In our multivariate analysis, NT-proBNP concentration above the median, together with the presence of cardiovascular disease, was an independent predictor of all-cause mortality in addition to age, presence of diabetes and lower serum albumin. This prognostic value was found to be independent of the presence of residual renal function. In a similar model applied for cardiovascular mortality in our study, NT-proBNP concentration above the median together with the presence of cardiovascular diseases was a significant prognostic factor. The synergy index, showing a more than additive effect, demonstrates an interaction between these two factors in their effect on outcome.

Although such models in other studies did not use exactly the same covariates for the adjustment, and mostly included prevalent patients [8,25,28], our data show that NT-proBNP is also a prognostic risk factor of mortality in incident HD patients, thus supporting aggressive care of these high-risk patients, in particular when cardiovascular diseases are also present.

We acknowledge limitations of this study. This is a secondary analysis, although of a randomised trial, where many variables, but certainly not all, were controlled. The attempt to first stabilise the delivered dialysis dose during a 4-week run-in period, before starting the maintenance phase of the study, meant that no baseline values were available before the patients were randomised to the respective membrane flux groups.

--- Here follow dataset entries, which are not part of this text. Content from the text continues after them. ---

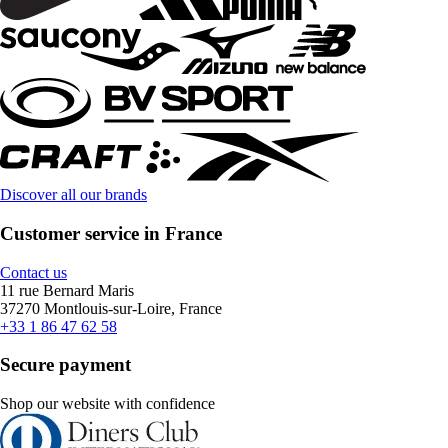
Discover all our brands
Customer service in France
Contact us
11 rue Bernard Maris
37270 Montlouis-sur-Loire, France
+33 1 86 47 62 58
Secure payment
Shop our website with confidence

Also only one value of NT-proBNP was used to address outcomes. Serial measurements are now recommended in the follow-up of chronic heart failure and a single determination may not have been able to capture less dramatic changes in the prognosis of intermediate risk patients (e.g. with cardiovascular history and low NT-proBNP levels or no cardiovascular history and high NT-proBNP levels).

The results of this study provide evidence from a large population that the serum concentration of NT-proBNP is a predictor, in part associated with history of cardiovascular disease, of all-cause and, marginally, also of cardiovascular mortality in incident HD patients.

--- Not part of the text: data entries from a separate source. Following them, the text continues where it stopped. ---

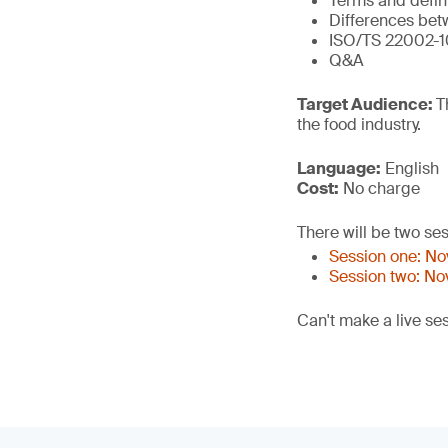
Terms and defin
Differences bet
ISO/TS 22002-1
Q&A
Target Audience:
T
the food industry.
Language:
English
Cost:
No charge
There will be two ses
Session one: N
Session two: N
Can't make a live se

NT-proBNP levels in CKD 5D patients are much higher than in patients with congestive heart failure and normal kidney function. These high levels are likely the result of cardiac diseases combined with volume overload, systemic inflammation, impaired renal function and dialyser membrane flux. This confirms that NT-proBNP can act as an integrative prognostic marker in CKD 5D, and provides predictive value for total mortality, particularly in incident patients with less confounding variables. Finally, lower NT-proBNP concentrations in patients treated with high-flux membranes suggest a possible biological link to improved survival in this group.

We thank all members of the MPO study group [1] for their contribution to this study. We are grateful to Roche AG providing us the kits to analyse NT-proBNP. Support for the organization and implementation of the study was provided by Fresenius Medical Care.

T.H. received honoraria and lecture fees from Amgen, Fresenius, Genzyme, Novartis, Merck and Roche. R.V. received unrestricted research grants from Fresenius Medical Care, Baxter Health Care, Bellco, Nipro and Gambro, and is on the advisory Board of Baxter Health Care and Mitsubishi. S.S. has participated in advisory boards for Bristol Myers & Squibb and for Pfizer. J.M.L.G. has received consultancy fees from Fresenius Medical Care. A.G. is full time employee of Fresenius Medical Care. No other conflicts of interest were disclosed.

Investigators and other persons and institutions contributing to the study as listed in Locatelli et al. [1].The study is registered with Current Controlled Trials number ISRCTN43474447.